Well guys I have gone and done one hundred blog posts and I am still yet to make any kind of money from it. I have officially wrote A Lot of things and some of you been listening to the voices in my head for quite a time now. Shout out to Dean’s mum.
There is a lot of self-absorbed, meaningful bullshit on this blog so for my century I know I had to up the ante some. This site has been a journey, my development into the writer I am today, and as such I wrote about a journey that is very personal to me and has shaped how I approach writing every time I sit down at my shitty laptop. Thanks for reading guys I do it for my army of spam bot followers.
Film Review: Battle of Five Armies
Peter Jackson you piece of shit. You A+ fuckwit. You sack of assorted genitals. You grub brained greed golem. You vacuous bank account person. You computer generated image of a human being. You son of a bitch.
When I was very young my father read The Hobbit to me and my siblings, even after my parents got divorced and we saw him only every second weekend and on holidays. He is an excellent speaker and did all the voices, brought to life the characters that Tolkien wrote with such love and imagination. Even though I for some reason pictured Bilbo as a tiny lizard person and Gandalf as an elderly chinese man, that story is still the most vivid and meaningful experience of fantasy I have had to this day.
The battle of five armies is three hours of old people in front of green screens playing dragon ball z. I walked out of a movie about elves and mountains in the comfort of my own home. How.
In case you never had a childhood and were instead born a bullshit salesman with a large budget and a maths sum that had to be a positive number at the end, here is a list of how not to suffocate the child inside everyone under the giant dump you have taken on our memories.
The Hobbit is not a videogame. Videogames are not good stories. You ever sat down and watched someone play videogames for three hours? It is at best mediocre, even if you are high as snoop dogg on his birthday. Video games are entertaining because they immerse the player in a setting by presenting themed challenges. You do not get a turn in the battle of five armies. It is a badly scripted cut scene that you can’t skip through and you don’t even get to vent your mounting frustration by pretending you are hitting all the characters you hate with your sword designed by a thirteen year old that gets erections when they draw boobs on elves.
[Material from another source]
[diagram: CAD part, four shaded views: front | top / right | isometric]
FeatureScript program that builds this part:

The Hobbit is not a stoner comedy. Point me to the line in the book, you bastard, that says “Gandalf gave Radagast a hit from his weed pipe. Weed smoke puffed out of Radagast’s ears. He was high. Hilarious.” Stoner comedies are not good. Stoner comedy fantasy is a special kind of worse. Stoner comedy fantasy adaptations of beloved children’s books are about as fun as inducing an aneurism by reading comments on auspol articles while Kanye West screeches to the tune of an army of fedora wearing ukuleles. You like drugs and fantasy? Buy a caravan, pretend to be an elf in a bikini on your Xpensive box and try not to drive any motor vehicles or make any dogshit movies.
The Hobbit is not about tennis balls. Ranting about the over-reliance of CGI in modern cinema is incredibly cliché but that is because you keep fucking doing it you morons. A good story needs only a plot and characters. The plot doesn’t have to be intelligent or original as long as you can get the audience to relate, and the characters don’t need to be deep or interesting as long as they are endearing. The Hobbit was meant to be proof of that how do you fuck that up. Giving someone a fuck off CGI mount is not character development dipshit who made you. You made Ian Mckellen cry I don’t care that you threw him a party afterwards bad job.
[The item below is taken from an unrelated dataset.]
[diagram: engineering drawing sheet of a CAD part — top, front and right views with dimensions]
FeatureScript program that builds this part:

The one achievement of that half assed fuckfight of a movie was the scene where Bilbo and Gandalf are sitting next to each other, traumatised by all the imaginary orcs they made pchew noises at and only able to provide awkward facial expressions and body language to each other as comfort after such evil times. I walked out before then but it was exactly the scene that played out between my brother and I after the film.
It’s possible that your hands were tied on this one, that my ire is misdirected. It is hard enough to get a film produced, pandering to the whim of public opinion and the stipulations of those who provide funding to heap more upon their pile of cursed gold. Just maybe next time adapt The Wheel of Time or something, that thing was already a piece of shit.
Peter Jackson if you are reading this I really loved your adaptation of Tolkien’s The Lord of the Rings trilogy and if you or your studio(?) are hiring in any kind of capacity I am available after ten-thirty am on a good day.